Na tv, o jogo do campeonato estadual entorpecia o marido. Com o copo vazio saía do transe: — Mais uma!
Carmem não entendia - e já não se importava - como um jogo entre Olaria e Botafogo poderia ser mais interessante que sua presença. Suspeitava dos trinta anos de casamento. Celular descarregado, não lhe restava muito senão o picotar de guardanapos entre garfadas e iscas de fígado acebolado. Se as mãos eram mecânicas, o pensamento viajava.
Duas mesas à frente, um rapaz mal sentara e a cabeça já intercalava celular e arredores.
Acostumada ao exercício superficial de escaneamento de vidas, Carmem rapidamente dá o diagnóstico: “esperando alguém, não mais de vinte, algo entre Z e Alpha, branco, classe média alta, sertanejo universitário, faculdade de marketing.” Para deleite ainda maior, eis que aparece a cereja do bolo: — Um Aperol, por favor. “Fechou.”
Diagnóstico concluído, Carmem se volta para o marido. Num breve surto de carinho, acariciou a barriga escondida pela camisa alvinegra e pensou: “te amo, traste!”
Uma moça se aproxima do rapaz. Atenta, Carmem reinicia a vistoria: “jovem, de menor, rosto de menina tentando esconder a idade com tonelada de make, mãos delicadas, sobrepeso nas ancas pelo uso precoce de anticoncepcionais.” Pensou que os cabelos longos por trás da orelha indicavam timidez, reforçada pela forma um tanto encabulada da abordagem.
Carmem se excita com a possibilidade de um exercício completo de análise, começo ao fim. “Devia ter feito psicologia... tava rica”.
Dez minutos de conversa e alguns sorrisos, o rapaz avança sobre a menina e lhe dá um beijo.
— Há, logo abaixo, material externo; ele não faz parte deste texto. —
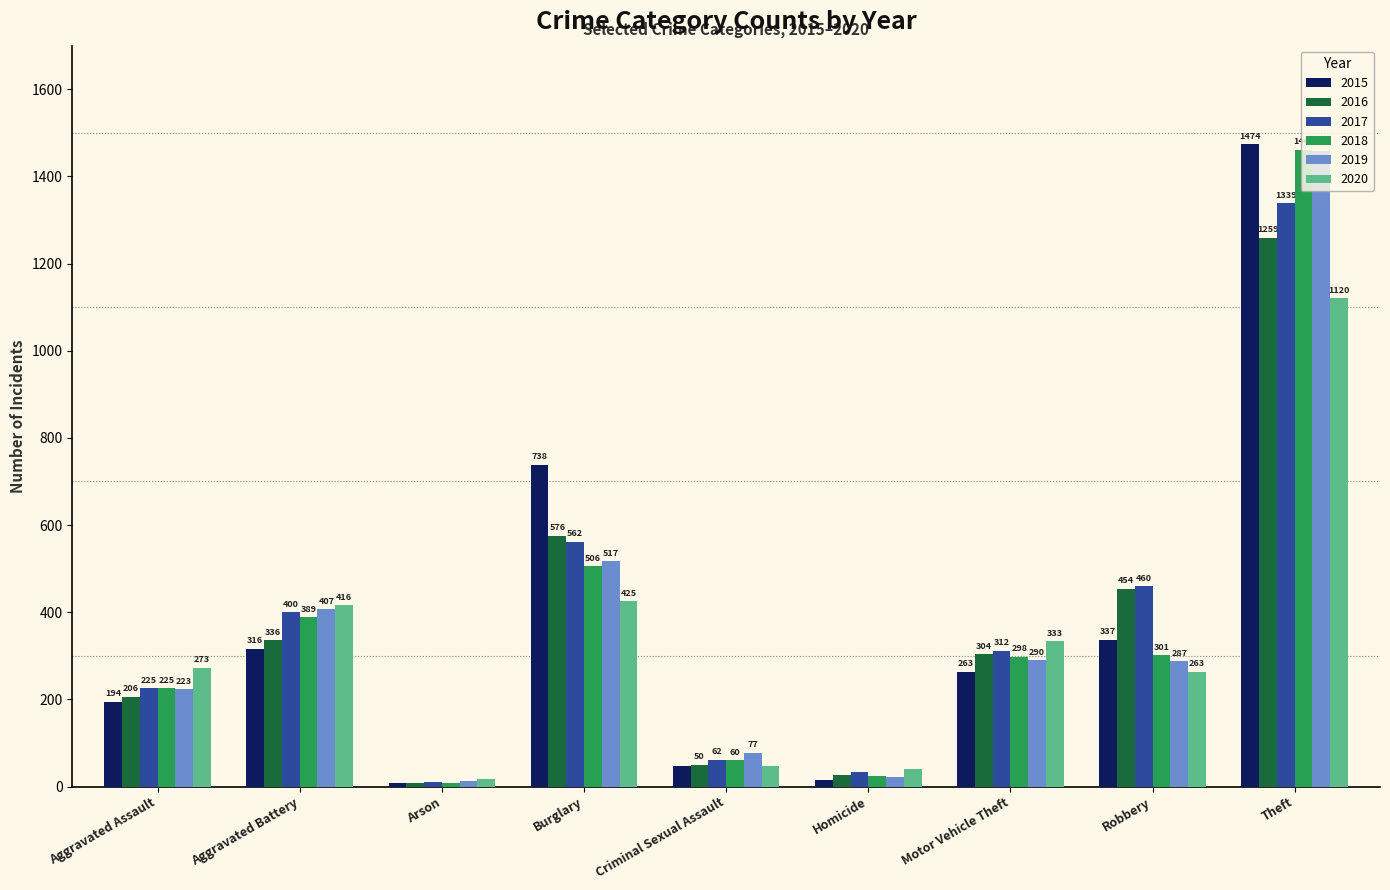

Reading left to right, list all the values displayed in this chart.

2015: Aggravated Assault=194	Aggravated Battery=316	Arson=9	Burglary=738	Criminal Sexual Assault=46	Homicide=15	Motor Vehicle Theft=263	Robbery=337	Theft=1474
2016: Aggravated Assault=206	Aggravated Battery=336	Arson=7	Burglary=576	Criminal Sexual Assault=50	Homicide=26	Motor Vehicle Theft=304	Robbery=454	Theft=1259
2017: Aggravated Assault=225	Aggravated Battery=400	Arson=10	Burglary=562	Criminal Sexual Assault=62	Homicide=33	Motor Vehicle Theft=312	Robbery=460	Theft=1339
2018: Aggravated Assault=225	Aggravated Battery=389	Arson=7	Burglary=506	Criminal Sexual Assault=60	Homicide=25	Motor Vehicle Theft=298	Robbery=301	Theft=1461
2019: Aggravated Assault=223	Aggravated Battery=407	Arson=12	Burglary=517	Criminal Sexual Assault=77	Homicide=22	Motor Vehicle Theft=290	Robbery=287	Theft=1459
2020: Aggravated Assault=273	Aggravated Battery=416	Arson=17	Burglary=425	Criminal Sexual Assault=48	Homicide=41	Motor Vehicle Theft=333	Robbery=263	Theft=1120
Por debaixo da mesa ela recolhe os coturnos e os joelhos se juntam. E Carmem: “Reflexo imediato de quem se sentiu invadida”. Os braços dele se enroscam nos cabelos da garota, que mantém as mãos no colo. “Não deve beijar bem. Muito agressivo”.
Após beijos prolongados e algumas pausas para respiro, Carmem presume que se conheceram em algum aplicativo e aquele estava sendo o primeiro encontro. Ela, parecendo-lhe receosa e inibida, puxava a minissaia de malha que subia pelas coxas grossas. “Esse cara tá borbulhando testosterona... quer emplacar uma foda rápida pra valer a conta do bar.” Carmem sentia-se certeira nas análises: “coitada, será que os pais estão sabendo em que fria se meteu? Jesus...”
Numa das pausas entre amassos, a garota balbucia qualquer coisa e se levanta. Caminha em direção à parte interna do bar. “Banheiro, claro! Vai tentar se recompor e passar um batonzinho.” Os olhares agora se voltam exclusivamente para o rapaz, que imediatamente pega o celular. “Impressionante como esses moleques conseguem teclar com os polegares. Contando vantagem pra amigo... certeza.”
Quinze minutos e nada. Vinte, e Carmem cerra a testa tentando entender o que houve: “será que tá passando mal? Se bobear correu do cara.” Não deu trinta e o jovem se levanta para ir até o banheiro. Aflito, parece querer checar o porquê da demora.
Passando pela mesa vazia e sem perceber o teor do evento, o garçom pergunta ao colega grisalho se o pessoal tinha ido embora. — Ninguém me pediu a dolorosa. Te deram o tomé, foi?
Nesse momento, para alívio do garçom, o rapaz retorna e pede para fechar a conta. Põe a mão no bolso e vê que não está com a carteira: — Já volto! Esqueci o cartão no carro. O garçom torce o nariz e aguarda: “bom, ele pediu a conta.”
— Gente, a menina foi embora! — Carmem comemora — Bem-feito... pra deixar de ser besta! — Cutuca o marido: — Amor, cê viu aqueles dois na nossa frente?
— Quem?
— Esquece! Ainda bem que a gente não teve filho. Geraçãozinha complicada!
Aos 40 do segundo tempo e placar de 3 a 1 para o Olaria, o botafoguense, no auge do mau humor: — Bora, mulher!
Do outro lado da cidade, descendo do ônibus, a garota chega em casa. Mal entrou e Kika lhe pergunta ansiosa: — Como foi?
— Uma merda, como sempre. Toma! — Simone lhe entrega uma carteira e complementa: — Chato, asqueroso, mas contei duzentos reais e tinha dois cartões. Usa logo antes que bloqueie. Vou apagar meu perfil. Tem cara de insistente. — Kika não titubeia. Com um beijo na boca vai às compras on-line.
No bar, o rapaz tenta se explicar: — Não sei o que houve, acho que esqueci em casa. Meu pai já tá chegando.